On a human level, it is a big hit and it changes us. We come back to France, not quite the same person as when we left.
Faced with this situation and this strong influx of Covid patients, returning to mainland France can be particularly difficult. “On a human level, it’s a big hit and it changes us, confirms Sébastien Rubin. We come back to the metropolis not quite the same person as when we left“. “We will all come back with images, sadness, vivid memories for us without this calling into question the decision.», Adds Sébastien Couraud. “There is a clear risk of post-traumatic stress», Estimates Karim Mameri. A reality already known by the first medical reinforcements sent there, and returned since in metropolitan France. “There, I was able to do things correctly, even though I cried a lot when I left the hospital. When I arrived in France, I was completely lost in the face of the world, the noise. I dread the resumption of my work», Testifies a nurse member of the medico-psychological emergency unit (CUMP).
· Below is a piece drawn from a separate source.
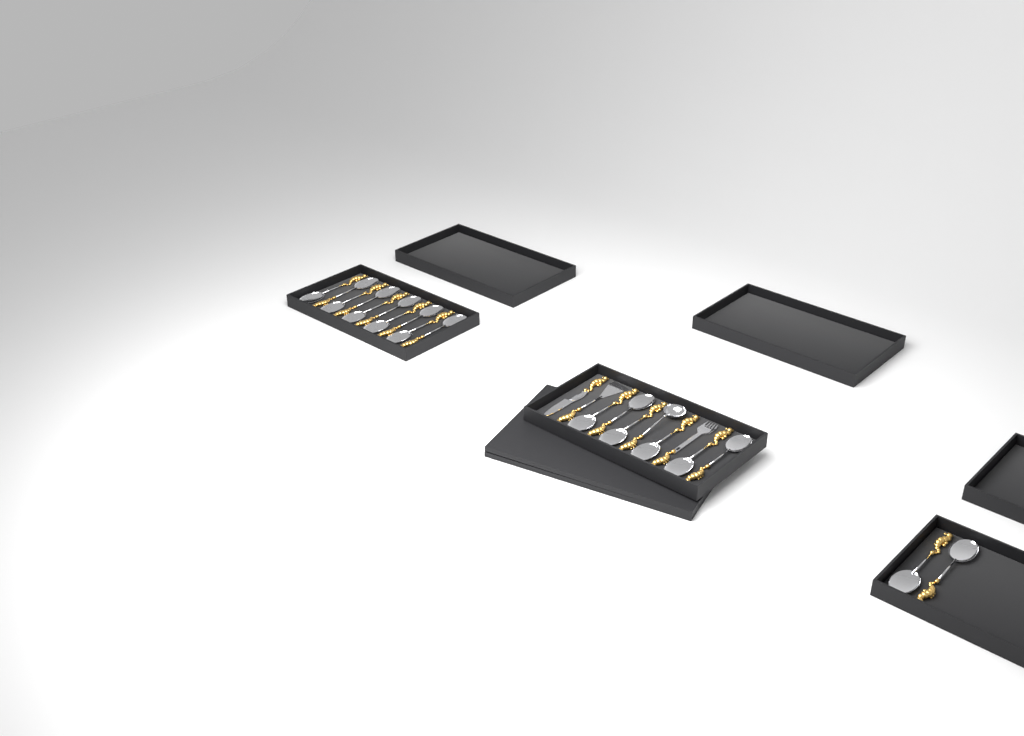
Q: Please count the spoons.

A national listening cell has been set up by the CUMP of the SAMU de Paris, available by phone 7 days a week from 6 a.m. to 6 p.m. The General Directorate of Health also indicates that “the ARS are responsible for transmitting the contact details of the reinforcements in their regions upon their return to the departmental CUMPs who contact each of them to debrief their mission and offer appropriate support if necessary“. The association Care for health professionals (SPS) also ensures that it is taking care of some of the caregivers returning from the overseas departments and territories. “We will also set up a communication campaign there to communicate the association number (0805232336), the prevention actions and workshops that we will organize.», Specifies Pauline Dubar, spokesperson for the association.
Finally, vigilance indices must be taken into account to measure the mental health of the caregiver. “Sleep disturbances, loss of weight or appetite, repeated nightmares, startle response at least noise, loss of caregiving, listlessness or a feeling of guilt“Should alert, explains Michel Lejoyeux, psychiatrist at AP-HP and Psycovid referent. For Professor Djillali Annane, support for caregivers who have faced this pandemic must be long-term and special attention must be paid to caregivers in training in order to avoid “imperatively that they do not develop anti-health crisis antibodies“. After the first wave, caregivers turned away from intensive care units, never wishing to have to deal with these situations of saturation and choice among patients again.